* Task details: In the article on the Gyanvapi survey report, start at the words "The development comes" and stop after "rumours and misinformation.". Write that part out again, substituting "sealed envelope" for "sealed cover".

* Passage to read:
*** Begin section ***

A Varanasi district court, on Wednesday, agreed to make the Archaeological Survey of India's (ASI) scientific survey report on the Gyanvapi Mosque complex available to both the Hindu and the Muslim sides. The concerned parties will have to submit an affidavit in this regard.

The development comes over a month after the ASI submitted its report on the Gyanvapi mosque complex before the district court in a sealed cover on 18 December.

After the report was submitted in the court, advocate Vishnu Shankar Jain, representing the Hindu side in the Gyanvapi survey case, filed a petition before the court to make the ASI report public, arguing that the report "cannot be filed in a sealed cover".

However, the ASI had sought the postponement of the release of its Gyanvapi survey report to the public domain. The panel had urged a Varanasi district judge to delay the disclosure, fearing that the report's content to the public would be inappropriate and fuel rumours and misinformation.

The ASI carried out a scientific survey of the Gyanvapi premises, located next to the Kashi Vishwanath temple, to determine whether the 17th-century mosque was constructed over a pre-existing structure of a Hindu temple.

The survey had begun after the Allahabad High Court upheld the Varanasi district court order and ruled that the step was "necessary in the interest of justice" and would benefit both the Hindu and Muslim sides in the dispute.

After the Allahabad High Court order, the Gyanvapi committee moved the Supreme Court against the order. The Supreme Court had, in August last year, refused to stay the high court's order on the ASI survey.

*** End section ***

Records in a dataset
*** Begin section ***

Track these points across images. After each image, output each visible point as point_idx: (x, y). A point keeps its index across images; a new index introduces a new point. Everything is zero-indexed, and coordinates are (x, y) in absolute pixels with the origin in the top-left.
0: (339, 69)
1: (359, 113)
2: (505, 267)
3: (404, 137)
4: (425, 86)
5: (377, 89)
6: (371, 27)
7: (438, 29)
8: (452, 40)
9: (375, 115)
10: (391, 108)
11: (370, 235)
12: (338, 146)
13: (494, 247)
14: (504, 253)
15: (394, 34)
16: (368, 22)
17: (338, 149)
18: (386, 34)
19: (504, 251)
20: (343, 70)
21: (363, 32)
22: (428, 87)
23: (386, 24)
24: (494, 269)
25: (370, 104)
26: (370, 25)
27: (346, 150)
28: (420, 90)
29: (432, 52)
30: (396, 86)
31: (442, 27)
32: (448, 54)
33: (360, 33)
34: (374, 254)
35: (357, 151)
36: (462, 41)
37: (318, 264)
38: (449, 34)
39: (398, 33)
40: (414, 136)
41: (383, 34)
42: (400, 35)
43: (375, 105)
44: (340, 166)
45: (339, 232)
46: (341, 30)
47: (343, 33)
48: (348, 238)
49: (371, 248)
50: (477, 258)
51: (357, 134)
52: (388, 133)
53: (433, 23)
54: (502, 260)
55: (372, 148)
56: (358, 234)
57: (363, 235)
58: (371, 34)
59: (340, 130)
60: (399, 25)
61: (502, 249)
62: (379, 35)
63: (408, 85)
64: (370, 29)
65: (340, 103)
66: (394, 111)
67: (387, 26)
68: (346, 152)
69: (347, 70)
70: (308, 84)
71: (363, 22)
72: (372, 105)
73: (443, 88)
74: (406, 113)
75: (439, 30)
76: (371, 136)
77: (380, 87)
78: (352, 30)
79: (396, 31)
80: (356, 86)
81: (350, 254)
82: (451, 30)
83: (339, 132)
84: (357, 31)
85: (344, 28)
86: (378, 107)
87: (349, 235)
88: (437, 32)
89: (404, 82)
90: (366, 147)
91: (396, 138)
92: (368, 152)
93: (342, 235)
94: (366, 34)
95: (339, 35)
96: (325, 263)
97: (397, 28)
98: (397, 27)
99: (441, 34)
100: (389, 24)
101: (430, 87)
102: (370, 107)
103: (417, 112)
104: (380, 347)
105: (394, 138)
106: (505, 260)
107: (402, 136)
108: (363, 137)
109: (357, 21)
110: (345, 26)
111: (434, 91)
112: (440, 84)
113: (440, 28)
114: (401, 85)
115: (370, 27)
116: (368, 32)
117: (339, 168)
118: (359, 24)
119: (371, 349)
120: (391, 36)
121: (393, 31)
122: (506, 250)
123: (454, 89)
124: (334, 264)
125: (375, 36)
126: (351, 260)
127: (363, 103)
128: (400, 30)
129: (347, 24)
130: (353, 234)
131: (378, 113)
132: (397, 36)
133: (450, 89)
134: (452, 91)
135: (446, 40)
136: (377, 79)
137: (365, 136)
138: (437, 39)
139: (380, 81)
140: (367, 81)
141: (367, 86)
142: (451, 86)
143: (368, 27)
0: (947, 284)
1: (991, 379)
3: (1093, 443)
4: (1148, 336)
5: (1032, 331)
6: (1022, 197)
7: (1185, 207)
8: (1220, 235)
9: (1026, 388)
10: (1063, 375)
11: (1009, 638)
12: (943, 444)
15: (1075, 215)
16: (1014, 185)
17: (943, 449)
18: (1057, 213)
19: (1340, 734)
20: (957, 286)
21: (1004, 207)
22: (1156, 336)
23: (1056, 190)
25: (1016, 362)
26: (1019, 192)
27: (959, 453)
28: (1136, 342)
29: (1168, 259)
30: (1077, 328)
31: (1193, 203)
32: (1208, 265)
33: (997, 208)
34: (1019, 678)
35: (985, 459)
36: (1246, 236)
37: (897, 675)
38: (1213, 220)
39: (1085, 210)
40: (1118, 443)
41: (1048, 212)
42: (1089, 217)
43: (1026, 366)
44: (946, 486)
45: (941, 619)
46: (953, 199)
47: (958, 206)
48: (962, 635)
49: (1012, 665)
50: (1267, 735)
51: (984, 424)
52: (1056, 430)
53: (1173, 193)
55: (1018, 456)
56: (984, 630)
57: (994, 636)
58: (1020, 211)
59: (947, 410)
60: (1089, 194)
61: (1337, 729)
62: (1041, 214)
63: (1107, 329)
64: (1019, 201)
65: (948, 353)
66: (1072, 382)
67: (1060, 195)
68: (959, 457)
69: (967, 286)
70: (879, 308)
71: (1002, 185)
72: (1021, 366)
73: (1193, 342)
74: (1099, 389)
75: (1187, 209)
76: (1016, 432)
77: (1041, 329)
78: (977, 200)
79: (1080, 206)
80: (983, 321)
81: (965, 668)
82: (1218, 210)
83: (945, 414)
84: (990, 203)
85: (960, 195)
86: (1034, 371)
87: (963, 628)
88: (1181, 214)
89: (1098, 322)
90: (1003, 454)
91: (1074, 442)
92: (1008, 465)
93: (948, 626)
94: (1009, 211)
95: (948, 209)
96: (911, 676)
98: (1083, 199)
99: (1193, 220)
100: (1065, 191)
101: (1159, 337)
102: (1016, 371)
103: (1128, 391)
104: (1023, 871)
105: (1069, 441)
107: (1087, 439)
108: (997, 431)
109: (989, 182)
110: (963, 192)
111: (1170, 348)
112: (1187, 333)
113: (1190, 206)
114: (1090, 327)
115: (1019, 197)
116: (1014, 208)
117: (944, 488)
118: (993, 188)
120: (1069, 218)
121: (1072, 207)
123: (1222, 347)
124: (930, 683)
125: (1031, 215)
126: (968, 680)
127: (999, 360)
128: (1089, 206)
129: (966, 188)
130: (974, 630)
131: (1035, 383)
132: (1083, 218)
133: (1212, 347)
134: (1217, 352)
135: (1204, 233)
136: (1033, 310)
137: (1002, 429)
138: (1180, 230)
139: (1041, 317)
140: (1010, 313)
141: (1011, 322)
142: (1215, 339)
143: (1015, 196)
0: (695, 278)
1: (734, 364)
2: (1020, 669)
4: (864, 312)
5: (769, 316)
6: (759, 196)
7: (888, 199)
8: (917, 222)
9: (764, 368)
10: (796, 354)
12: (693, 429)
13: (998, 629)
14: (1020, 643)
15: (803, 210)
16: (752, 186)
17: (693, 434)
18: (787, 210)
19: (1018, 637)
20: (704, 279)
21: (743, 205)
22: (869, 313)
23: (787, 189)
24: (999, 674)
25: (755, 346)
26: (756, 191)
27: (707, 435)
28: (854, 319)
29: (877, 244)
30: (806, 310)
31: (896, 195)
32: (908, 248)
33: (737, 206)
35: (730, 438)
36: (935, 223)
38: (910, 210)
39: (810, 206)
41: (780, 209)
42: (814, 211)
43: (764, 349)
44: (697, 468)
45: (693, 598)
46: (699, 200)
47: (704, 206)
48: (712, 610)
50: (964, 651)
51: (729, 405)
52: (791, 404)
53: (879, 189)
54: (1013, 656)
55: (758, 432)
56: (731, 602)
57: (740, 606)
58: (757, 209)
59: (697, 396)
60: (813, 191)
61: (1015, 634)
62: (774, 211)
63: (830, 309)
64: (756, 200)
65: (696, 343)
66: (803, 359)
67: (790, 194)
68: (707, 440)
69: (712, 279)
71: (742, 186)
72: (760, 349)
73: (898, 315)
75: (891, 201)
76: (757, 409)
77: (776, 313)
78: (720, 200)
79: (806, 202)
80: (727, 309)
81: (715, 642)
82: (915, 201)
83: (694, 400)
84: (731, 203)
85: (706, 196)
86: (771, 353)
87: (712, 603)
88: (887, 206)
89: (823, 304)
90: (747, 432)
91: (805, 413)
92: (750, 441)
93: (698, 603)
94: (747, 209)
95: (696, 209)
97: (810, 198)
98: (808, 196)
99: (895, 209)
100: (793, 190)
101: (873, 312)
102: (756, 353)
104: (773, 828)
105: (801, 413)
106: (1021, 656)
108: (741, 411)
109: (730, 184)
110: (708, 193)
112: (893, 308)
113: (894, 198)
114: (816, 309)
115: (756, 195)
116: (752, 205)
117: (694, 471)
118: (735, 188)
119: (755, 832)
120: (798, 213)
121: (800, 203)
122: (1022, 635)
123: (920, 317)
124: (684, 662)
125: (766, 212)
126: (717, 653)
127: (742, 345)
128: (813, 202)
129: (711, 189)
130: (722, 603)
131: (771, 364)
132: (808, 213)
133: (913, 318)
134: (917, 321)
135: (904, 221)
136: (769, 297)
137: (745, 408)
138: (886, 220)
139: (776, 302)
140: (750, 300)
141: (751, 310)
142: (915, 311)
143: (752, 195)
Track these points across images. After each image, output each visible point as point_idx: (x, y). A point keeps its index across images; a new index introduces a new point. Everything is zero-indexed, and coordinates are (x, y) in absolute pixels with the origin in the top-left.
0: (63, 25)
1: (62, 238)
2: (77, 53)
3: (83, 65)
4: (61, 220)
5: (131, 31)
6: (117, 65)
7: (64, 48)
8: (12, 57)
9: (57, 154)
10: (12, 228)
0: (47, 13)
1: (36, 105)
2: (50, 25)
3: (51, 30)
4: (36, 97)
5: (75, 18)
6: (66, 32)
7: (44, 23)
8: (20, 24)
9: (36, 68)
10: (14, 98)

*** End section ***

* Your response:
The development comes over a month after the ASI submitted its report on the Gyanvapi mosque complex before the district court in a sealed envelope on 18 December.

After the report was submitted in the court, advocate Vishnu Shankar Jain, representing the Hindu side in the Gyanvapi survey case, filed a petition before the court to make the ASI report public, arguing that the report "cannot be filed in a sealed envelope".

However, the ASI had sought the postponement of the release of its Gyanvapi survey report to the public domain. The panel had urged a Varanasi district judge to delay the disclosure, fearing that the report's content to the public would be inappropriate and fuel rumours and misinformation.